The Apicomplexan Molecular Physiology Section continued its studies of the plasmodial surface anion channel (PSAC) and made two significant contributions. First, we identified and characterized the first PSAC mutant (PNAS 104:1063-1068, 2007). This mutant was generated by in vitro selection with blasticidin S, a toxin that reaches its intracellular target via permeation through PSAC. Because blasticidin S resistance correlated with reduced permeability to multiple solutes, we predicted there may be marked changes in PSAC. Single-channel and whole-cell electrophysiology confirmed this prediction by revealing altered channel gating, selectivity, pharmacology, and functional copy number/infected cell. Mutant parasites cultured without blasticidin S reverted to the wild-type channel phenotype and exhibited restored susceptibility to killing by blasticidin S. These findings 1) confirm that PSAC is the primary mechanism of organic solute uptake after infection because changes in PSAC affected the permeability of each solute, 2) implicate parasite genes in the expression of PSAC because human erythrocytes lack heritable genetic material, 3) provide a new approach to cloning PSACs gene, 4) reveal a new drug resistance mechanism in malaria parasites, and 5) suggest that PSAC serves an essential role for the intracellular parasite because a fitness cost was associated with blasticidin S resistance. Second, we identified solute-inhibitor interactions within PSACs pore (Mol. Pharmacol. 71:1241-50, 2007). In this study, we found that phenyltrimethyl ammonium and isoleucine transport through PSAC were less effectively inhibited by known PSAC antagonists than the uptake of sorbitol and alanine. This observation was unexpected because all four solutes were thought to share a single transport mechanism. We excluded uptake via unrelated channels because specific PSAC inhibitors also exhibited solute-dependent affinities. Mixtures of permeating solutes, whole-cell electrophysiology, and temperature-dependence studies suggested that a single ion channel with two separate routes for permeating solutes is the most conservative explanation for our findings. Such a model may permit fine-tuning of PSACs unusual selectivity and allow the parasite to acquire a diverse collection of nutrients. These findings also suggest that PSAC antagonists must effectively block both routes to be suitable lead compounds for antimalarial drug development.

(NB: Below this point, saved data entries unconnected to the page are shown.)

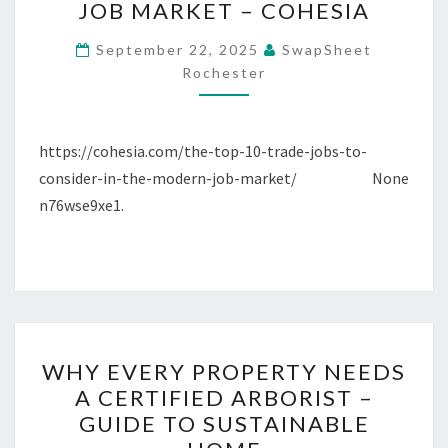
JOB MARKET – COHESIA
TRADE
JOBS
September 22, 2025
SwapSheet
TO
Rochester
CONSIDER
IN
https://cohesia.com/the-top-10-trade-jobs-to-
THE
consider-in-the-modern-job-market/ None
MODERN
n76wse9xe1.
JOB
MARKET
–
COHESIA
WHY
WHY EVERY PROPERTY NEEDS
EVERY
A CERTIFIED ARBORIST –
PROPERTY
GUIDE TO SUSTAINABLE
NEEDS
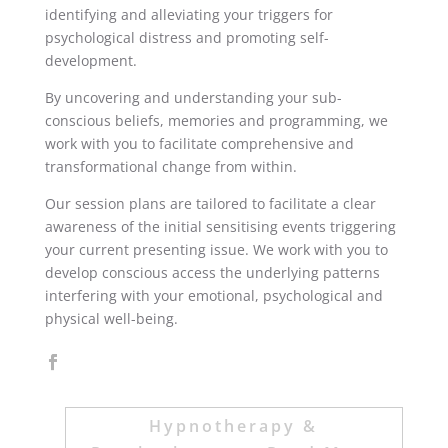
identifying and alleviating your triggers for
psychological distress and promoting self-
development.
By uncovering and understanding your sub-
conscious beliefs, memories and programming, we
work with you to facilitate comprehensive and
transformational change from within.
Our session plans are tailored to facilitate a clear
awareness of the initial sensitising events triggering
your current presenting issue. We work with you to
develop conscious access the underlying patterns
interfering with your emotional, psychological and
physical well-being.
Hypnotherapy &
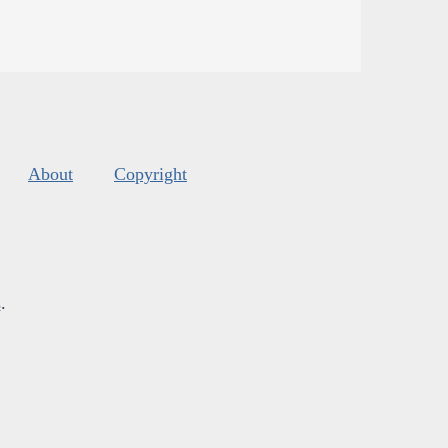
About
Copyright
s
.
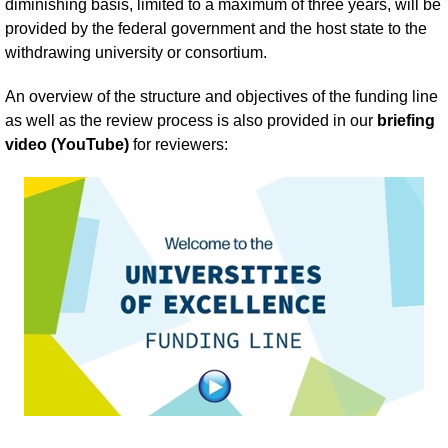
diminishing basis, limited to a maximum of three years, will be
provided by the federal government and the host state to the
withdrawing university or consortium.
An overview of the structure and objectives of the funding line
as well as the review process is also provided in our
briefing
video (YouTube)
for reviewers:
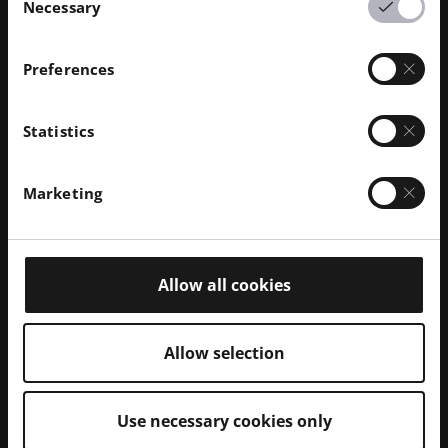
Necessary
Selection
Preferences
Statistics
Marketing
Allow all cookies
Allow selection
Use necessary cookies only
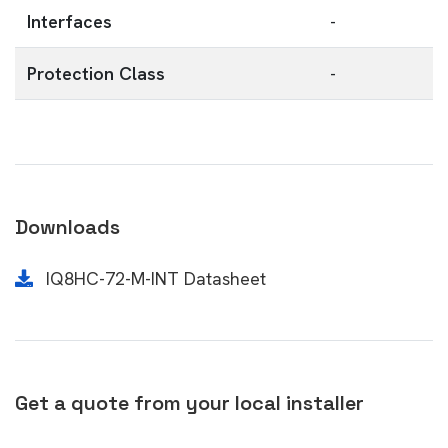
Interfaces
-
Protection Class
-
Downloads
IQ8HC-72-M-INT Datasheet
Get a quote from your local installer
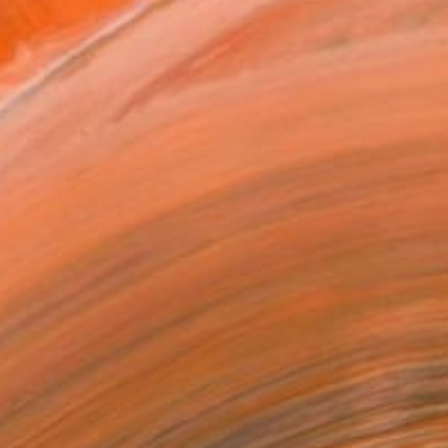
.
ADD TO CART
MAKE AN OFFER
BLE IN PRINTS
ping Included
Day Free Returns
Trustpilot Score
T RECOGNITION
atured in the Catalog
tist featured in a collection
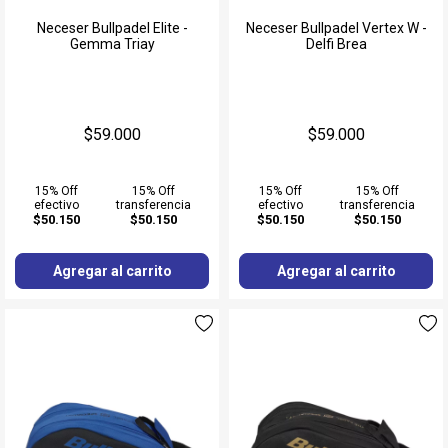
Neceser Bullpadel Elite -
Neceser Bullpadel Vertex W -
Gemma Triay
Delfi Brea
$59.000
$59.000
15% Off
15% Off
15% Off
15% Off
efectivo
transferencia
efectivo
transferencia
$50.150
$50.150
$50.150
$50.150
Agregar al carrito
Agregar al carrito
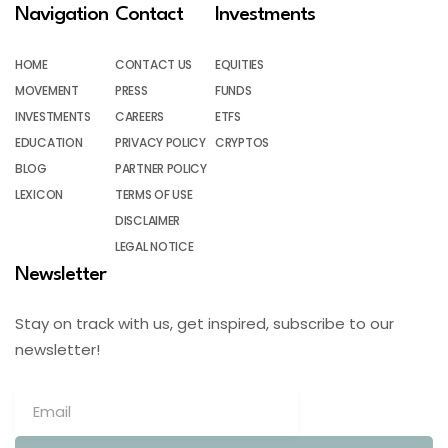
Navigation
Contact
Investments
HOME
CONTACT US
EQUITIES
MOVEMENT
PRESS
FUNDS
INVESTMENTS
CAREERS
ETFS
EDUCATION
PRIVACY POLICY
CRYPTOS
BLOG
PARTNER POLICY
LEXICON
TERMS OF USE
DISCLAIMER
LEGAL NOTICE
Newsletter
Stay on track with us, get inspired, subscribe to our
newsletter!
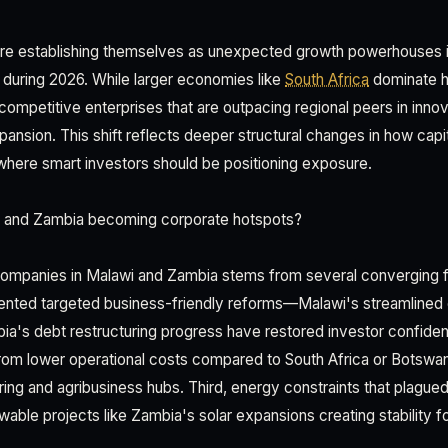
re establishing themselves as unexpected growth powerhouses i
during 2026. While larger economies like
South Africa
dominate h
 competitive enterprises that are outpacing regional peers in innovat
ansion. This shift reflects deeper structural changes in how capi
where smart investors should be positioning exposure.
 and Zambia becoming corporate hotspots?
 companies in Malawi and Zambia stems from several converging fa
ented targeted business-friendly reforms—Malawi's streamlined
bia's debt restructuring progress have restored investor confid
rom lower operational costs compared to South Africa or Botswa
ing and agribusiness hubs. Third, energy constraints that plagued
wable projects like Zambia's solar expansions creating stability fo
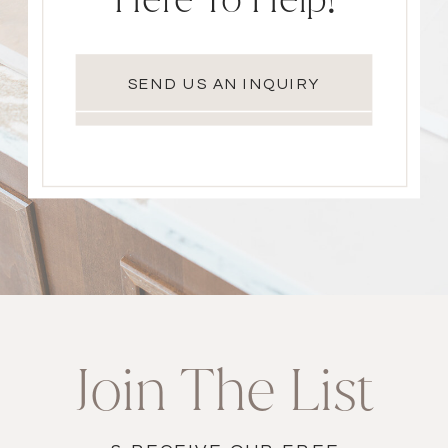
SEND US AN INQUIRY
Join The List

Apicomplexan分子生理学部分继续研究了质体表面阴离子通道（PSAC），并做出了两个重要的贡献。 首先，我们确定并表征了第一个PSAC突变体（PNAS 104：1063-1068，2007）。 该突变体是通过用blasticidin s进行体外选择而产生的，blasticidin s是通过PSAC渗透到其细胞内靶标的毒素。 由于Blasticidin的耐药性与多种溶质的渗透性降低相关，因此我们预测PSAC可能发生明显变化。 单通道和全细胞电生理学通过揭示了变化的通道门控，选择性，药理学和功能拷贝数/感染细胞来证实这一预测。 没有蓝乳肽的培养的突变寄生虫恢复为野生型通道表型，并表现出恢复的易感性，可恢复杀死blasticidin的S。这些发现1）确认，PSAC是感染后有机溶质吸收的主要机制提供了一种克隆PSAC基因的新方法，4）揭示了疟疾寄生虫的新耐药性机制，5）表明PSAC对细胞内寄生虫起着至关重要的作用，因为健身成本与blasteridin的耐药性有关。 其次，我们确定了PSACS孔中的溶质抑制剂相互作用（Mol。Pharmacol。71：1241-50，2007）。 在这项研究中，我们发现已知的PSAC拮抗剂比山梨糖醇和丙氨酸的摄取对通过PSAC的苯基三甲基铵和异亮氨酸转运的抑制较少。 这一观察结果是出乎意料的，因为所有四种溶质都被认为具有单一的运输机制。 我们通过无关的通道排除了吸收，因为特定的PSAC抑制剂也表现出溶质依赖性亲和力。 渗透溶质，全细胞电生理学和温度依赖性研究的混合物表明，具有两种单独渗透溶质途径的单个离子通道是我们发现的最保守的解释。 这样的模型可以允许对PSAC进行微调异常的选择性，并允许寄生虫获得多种营养的收集。 这些发现还表明，PSAC拮抗剂必须有效地阻断两种途径，以作为抗疟药开发的合适铅化合物。